- **Records to process**
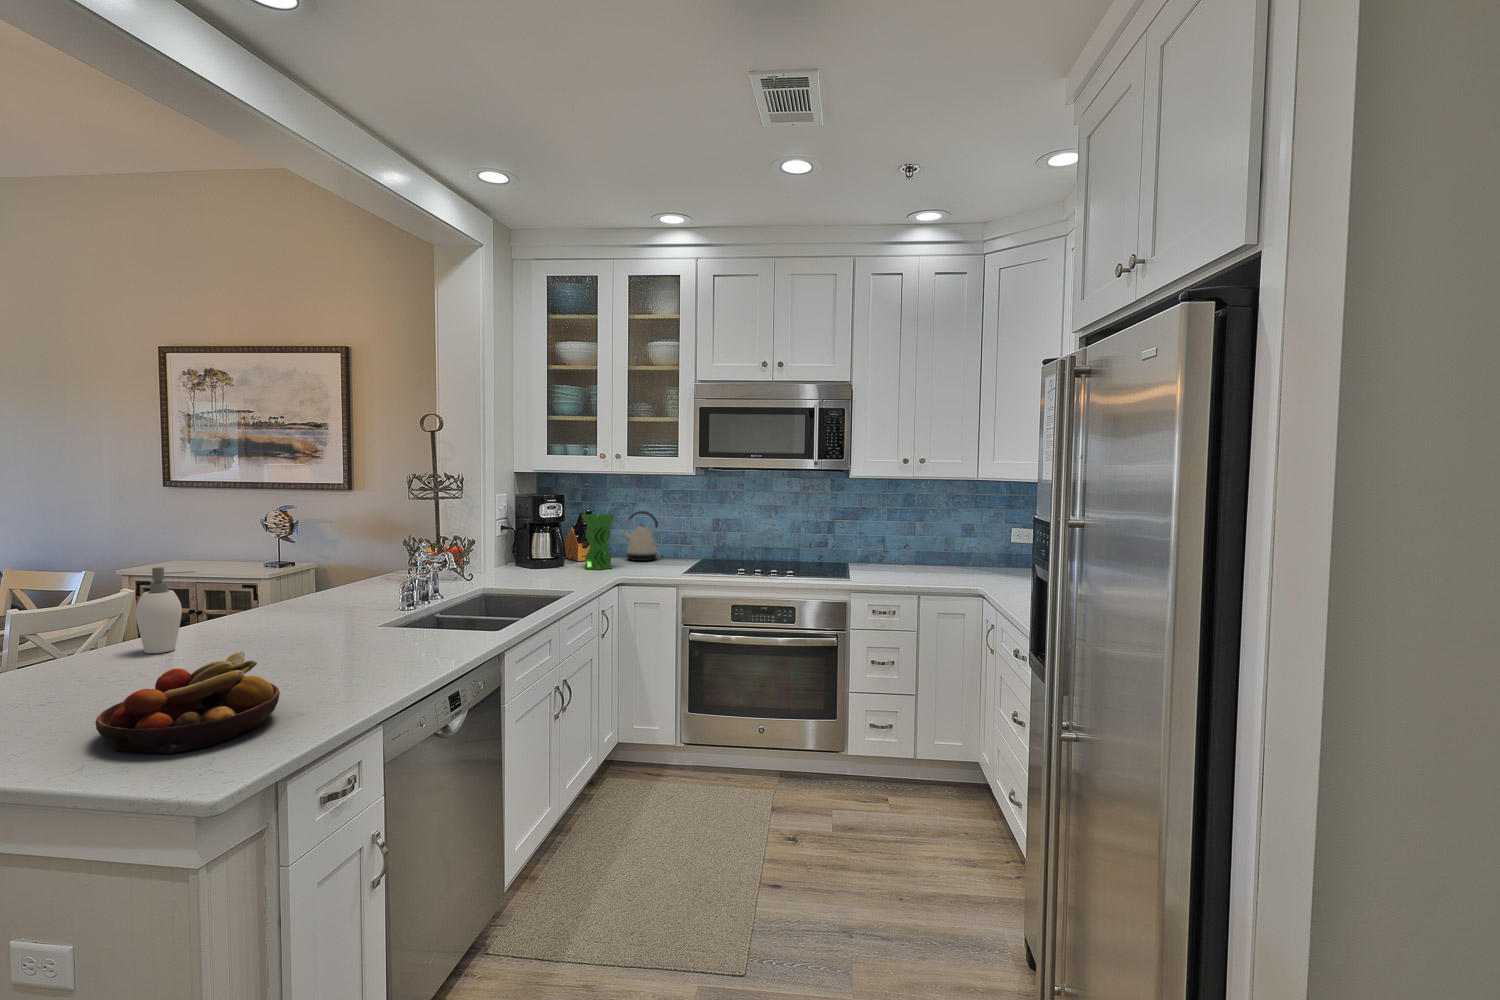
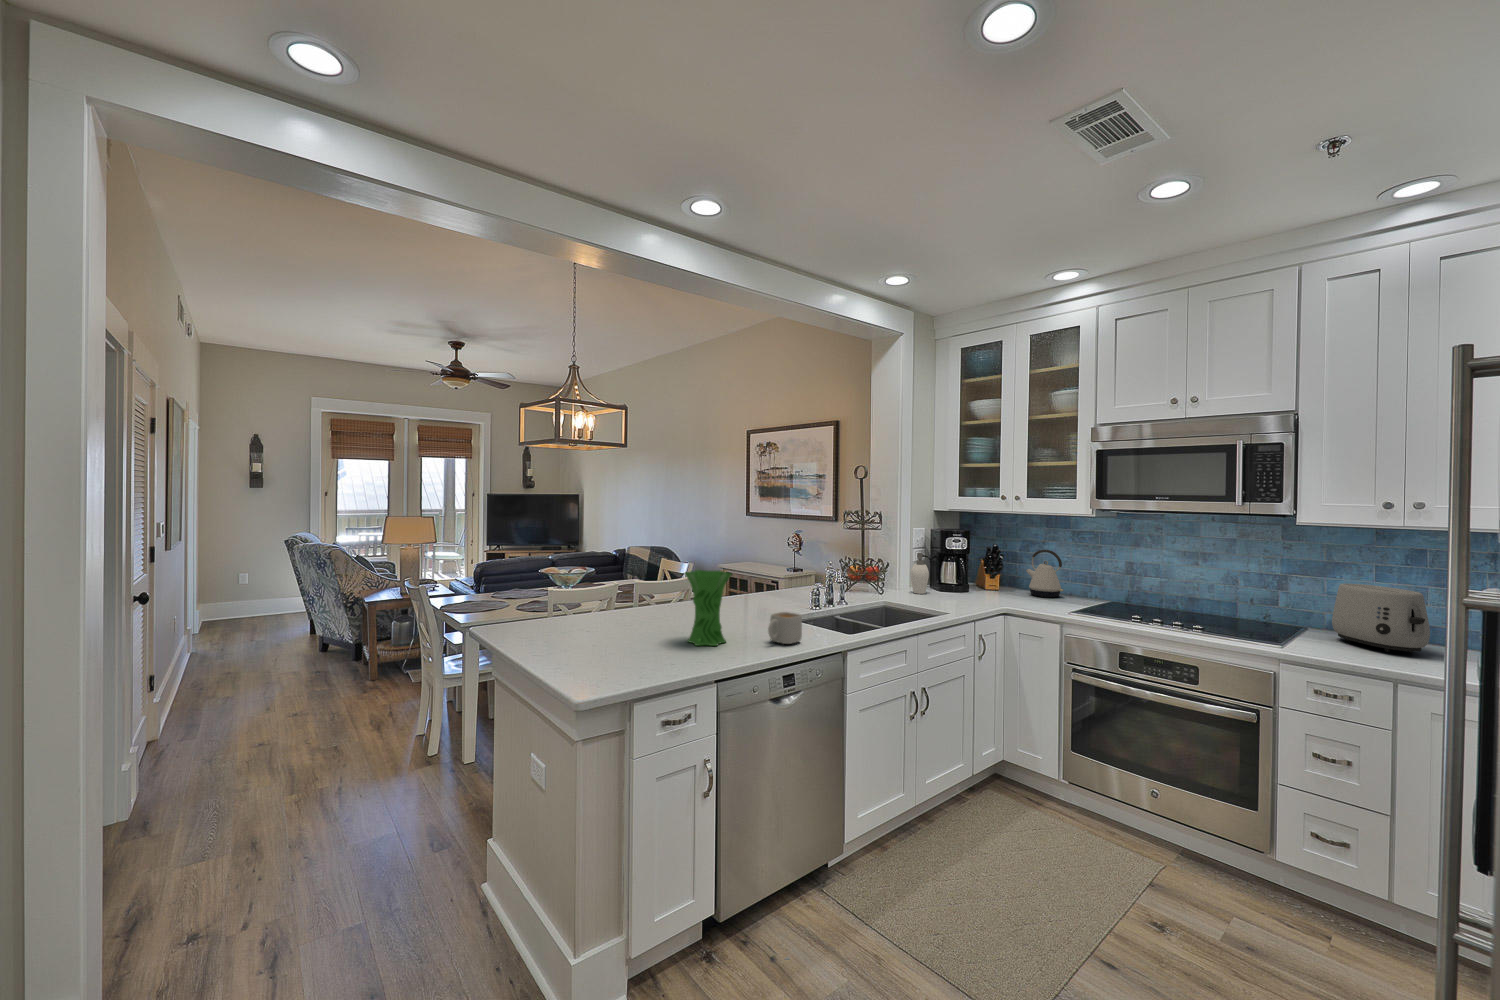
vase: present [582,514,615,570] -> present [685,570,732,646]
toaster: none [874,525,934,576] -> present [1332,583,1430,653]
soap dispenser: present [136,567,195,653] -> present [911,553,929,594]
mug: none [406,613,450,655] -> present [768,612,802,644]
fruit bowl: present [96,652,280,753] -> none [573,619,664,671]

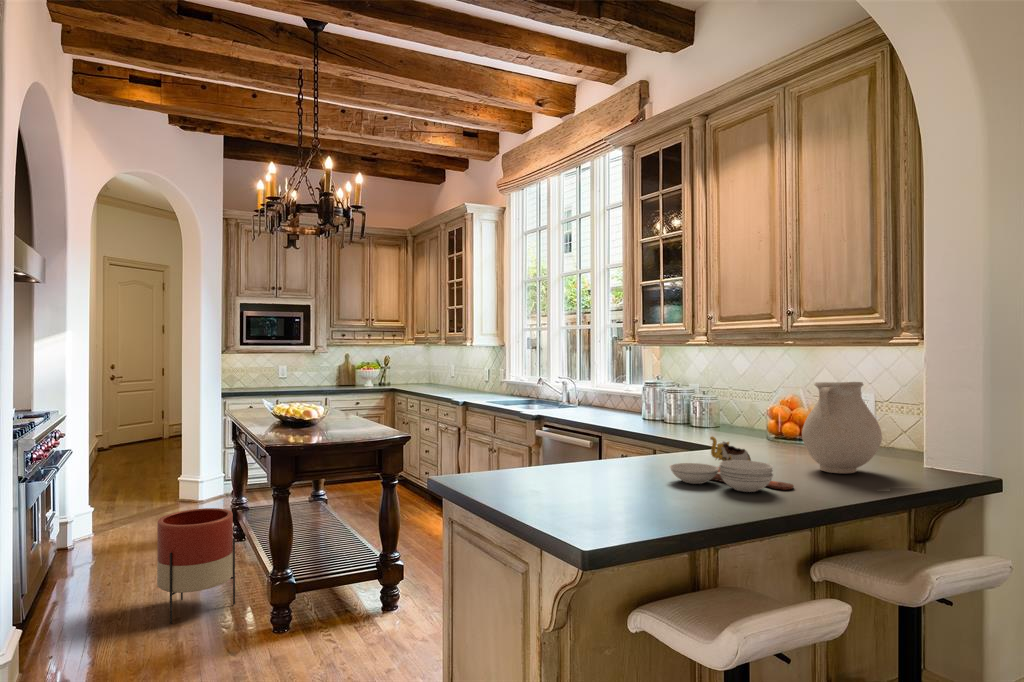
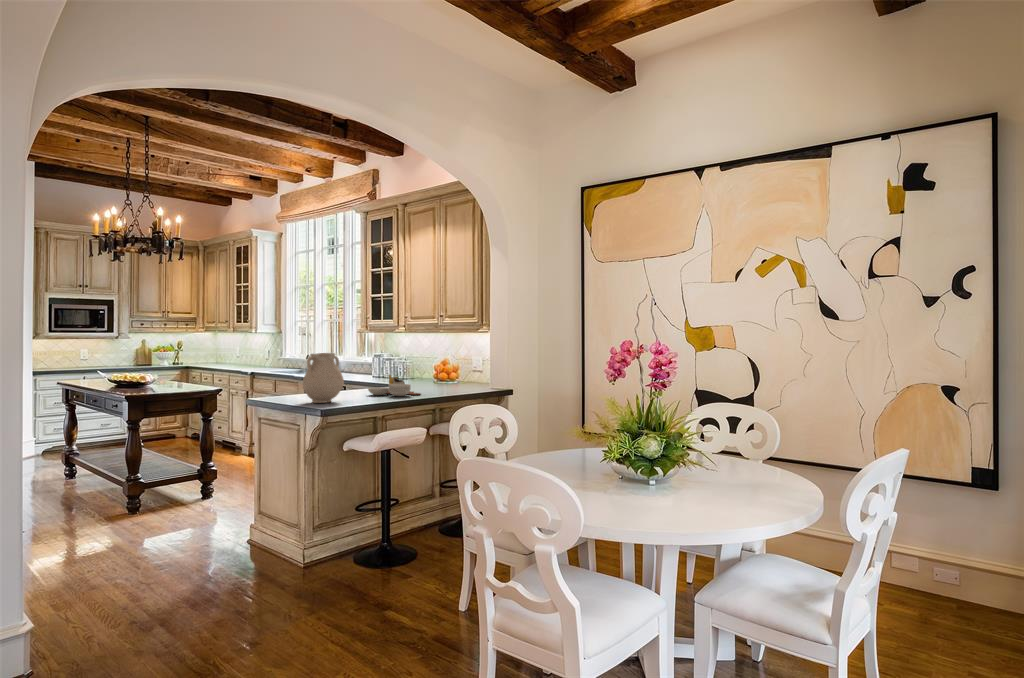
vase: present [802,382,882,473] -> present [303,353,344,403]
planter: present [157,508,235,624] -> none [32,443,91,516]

- **Work request**
Which lines of the data include the string "vase"? Find them and copy each one.

- **Exercise response**
vase: present [582,514,615,570] -> present [685,570,732,646]
vase: present [802,382,882,473] -> present [303,353,344,403]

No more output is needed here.